Q: What is the origin of the Christmas nativity scene? -- J.B., Port Huron, Mich.
A: According to tradition, St. Francis of Assisi visited the small town of Greccio, Italy, to celebrate Christmas in 1223. Realizing the chapel of the Franciscan hermitage would be too small to hold the congregation for midnight Mass, he located a niche in the rocks near the town square and set up the altar. To make the celebration of Mass more memorable, he borrowed some farm animals, set up a manger and added statues of Mary, Joseph and the baby Jesus. Several sources say the nativity scene was popular before this date, but this makes a much nicer story.
Q: Are the names "Nutcracker" and "Nutcracker Suite" interchangeable? -- I.B., Trenton, N.J.
A:Although commonly interchanged, they are not. Pyotr Ilyich Tchaikovsky first performed his "Nutcracker Suite" in March 1892, and it consists of eight of the orchestra pieces from the ballet. In December of that year, the ballet "Nutcracker" debuted in St. Petersburg.
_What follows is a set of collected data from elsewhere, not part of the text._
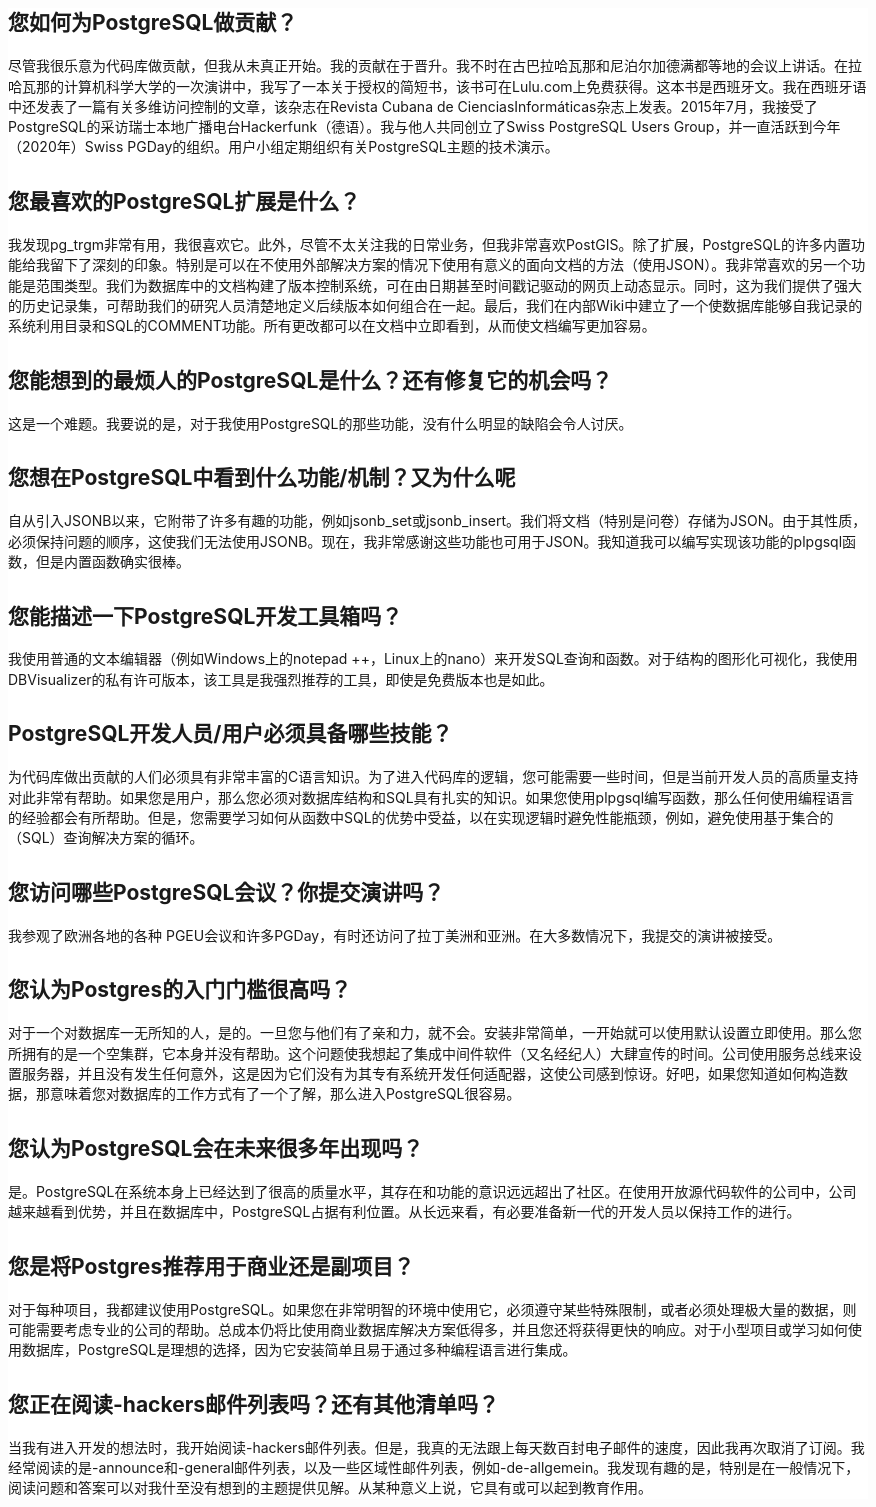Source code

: ## 您如何为PostgreSQL做贡献？    
尽管我很乐意为代码库做贡献，但我从未真正开始。我的贡献在于晋升。我不时在古巴拉哈瓦那和尼泊尔加德满都等地的会议上讲话。在拉哈瓦那的计算机科学大学的一次演讲中，我写了一本关于授权的简短书，该书可在Lulu.com上免费获得。这本书是西班牙文。我在西班牙语中还发表了一篇有关多维访问控制的文章，该杂志在Revista Cubana de CienciasInformáticas杂志上发表。2015年7月，我接受了PostgreSQL的采访瑞士本地广播电台Hackerfunk（德语）。我与他人共同创立了Swiss PostgreSQL Users Group，并一直活跃到今年（2020年）Swiss PGDay的组织。用户小组定期组织有关PostgreSQL主题的技术演示。    
    
## 您最喜欢的PostgreSQL扩展是什么？    
我发现pg_trgm非常有用，我很喜欢它。此外，尽管不太关注我的日常业务，但我非常喜欢PostGIS。除了扩展，PostgreSQL的许多内置功能给我留下了深刻的印象。特别是可以在不使用外部解决方案的情况下使用有意义的面向文档的方法（使用JSON）。我非常喜欢的另一个功能是范围类型。我们为数据库中的文档构建了版本控制系统，可在由日期甚至时间戳记驱动的网页上动态显示。同时，这为我们提供了强大的历史记录集，可帮助我们的研究人员清楚地定义后续版本如何组合在一起。最后，我们在内部Wiki中建立了一个使数据库能够自我记录的系统利用目录和SQL的COMMENT功能。所有更改都可以在文档中立即看到，从而使文档编写更加容易。    
    
## 您能想到的最烦人的PostgreSQL是什么？还有修复它的机会吗？    
这是一个难题。我要说的是，对于我使用PostgreSQL的那些功能，没有什么明显的缺陷会令人讨厌。    
    
## 您想在PostgreSQL中看到什么功能/机制？又为什么呢    
自从引入JSONB以来，它附带了许多有趣的功能，例如jsonb_set或jsonb_insert。我们将文档（特别是问卷）存储为JSON。由于其性质，必须保持问题的顺序，这使我们无法使用JSONB。现在，我非常感谢这些功能也可用于JSON。我知道我可以编写实现该功能的plpgsql函数，但是内置函数确实很棒。    
    
## 您能描述一下PostgreSQL开发工具箱吗？    
我使用普通的文本编辑器（例如Windows上的notepad ++，Linux上的nano）来开发SQL查询和函数。对于结构的图形化可视化，我使用DBVisualizer的私有许可版本，该工具是我强烈推荐的工具，即使是免费版本也是如此。    
    
## PostgreSQL开发人员/用户必须具备哪些技能？    
为代码库做出贡献的人们必须具有非常丰富的C语言知识。为了进入代码库的逻辑，您可能需要一些时间，但是当前开发人员的高质量支持对此非常有帮助。如果您是用户，那么您必须对数据库结构和SQL具有扎实的知识。如果您使用plpgsql编写函数，那么任何使用编程语言的经验都会有所帮助。但是，您需要学习如何从函数中SQL的优势中受益，以在实现逻辑时避免性能瓶颈，例如，避免使用基于集合的（SQL）查询解决方案的循环。    
    
## 您访问哪些PostgreSQL会议？你提交演讲吗？    
我参观了欧洲各地的各种 PGEU会议和许多PGDay，有时还访问了拉丁美洲和亚洲。在大多数情况下，我提交的演讲被接受。    
    
## 您认为Postgres的入门门槛很高吗？    
对于一个对数据库一无所知的人，是的。一旦您与他们有了亲和力，就不会。安装非常简单，一开始就可以使用默认设置立即使用。那么您所拥有的是一个空集群，它本身并没有帮助。这个问题使我想起了集成中间件软件（又名经纪人）大肆宣传的时间。公司使用服务总线来设置服务器，并且没有发生任何意外，这是因为它们没有为其专有系统开发任何适配器，这使公司感到惊讶。好吧，如果您知道如何构造数据，那意味着您对数据库的工作方式有了一个了解，那么进入PostgreSQL很容易。    
    
## 您认为PostgreSQL会在未来很多年出现吗？    
是。PostgreSQL在系统本身上已经达到了很高的质量水平，其存在和功能的意识远远超出了社区。在使用开放源代码软件的公司中，公司越来越看到优势，并且在数据库中，PostgreSQL占据有利位置。从长远来看，有必要准备新一代的开发人员以保持工作的进行。    
    
## 您是将Postgres推荐用于商业还是副项目？    
对于每种项目，我都建议使用PostgreSQL。如果您在非常明智的环境中使用它，必须遵守某些特殊限制，或者必须处理极大量的数据，则可能需要考虑专业的公司的帮助。总成本仍将比使用商业数据库解决方案低得多，并且您还将获得更快的响应。对于小型项目或学习如何使用数据库，PostgreSQL是理想的选择，因为它安装简单且易于通过多种编程语言进行集成。    
    
## 您正在阅读-hackers邮件列表吗？还有其他清单吗？    
当我有进入开发的想法时，我开始阅读-hackers邮件列表。但是，我真的无法跟上每天数百封电子邮件的速度，因此我再次取消了订阅。我经常阅读的是-announce和-general邮件列表，以及一些区域性邮件列表，例如-de-allgemein。我发现有趣的是，特别是在一般情况下，阅读问题和答案可以对我什至没有想到的主题提供见解。从某种意义上说，它具有或可以起到教育作用。    
    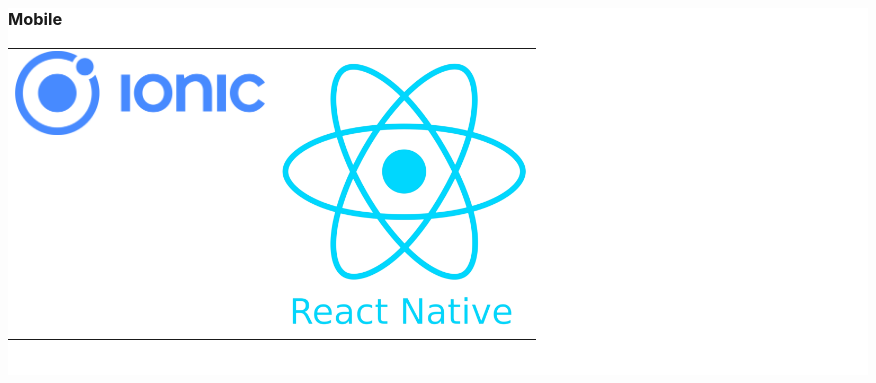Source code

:<h3> Mobile </h3>
<table width="100">
<tr>
    <td align='center' width="250">
        <img src="https://github.com/huzaifasarmad1/huzaifasarmad1/blob/main/images/ionic.png" width="250" >
    </td>
    <td align='center' width="250">
        <img src="https://github.com/huzaifasarmad1/huzaifasarmad1/blob/main/images/react-native.png" width="250" >
    </td>
</tr>
</table>
</br>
Q: When was the first Christmas stamp introduced? -- C.F., Hurricane, Utah
A:On Dec. 7, 1898, Canada issued what is considered to be the first Christmas stamp in the world. The 2-cent stamp had a Mercator map, with the words "XMAS 1898." Some collectors insist this is not a true Christmas stamp, because it does not feature a Christmas theme. Other countries were slower in issuing holiday stamps -- the next was Austria in 1937. The United States did not issue a Christmas stamp until 1962, a 4-cent stamp with a wreath and candles.
Q:Which popular Christmas song was actually written for Thanksgiving? -- K.Y., Roseburg, Ore.
A: It's "Jingle Bells." James Pierpont wrote the song in 1850 in Medford, Mass. It was published in 1857, while he was an organist at his brother's church. When the sheet music was first published, it was sold under its original name, "One Horse Open Sleigh." Two years later, it was reissued but with a new title, "Jingle Bells."
Q: Is "hot cockles" a holiday beverage? How is it made? -- F.D., Pensacola, Fla.
A:"Hot cockles" was a popular game played from medieval times to the Victorian era. The rules are simple: One person is blindfolded and kneels with his head on the lap of someone sitting on a chair. The blindfolded person places his hands in the small of his back, palm upwards, and calls out, "hot cockles hot." The other players take turns hitting the palm of the hand. The blindfolded player must guess the person who struck. Believe it or not, this really was a popular game.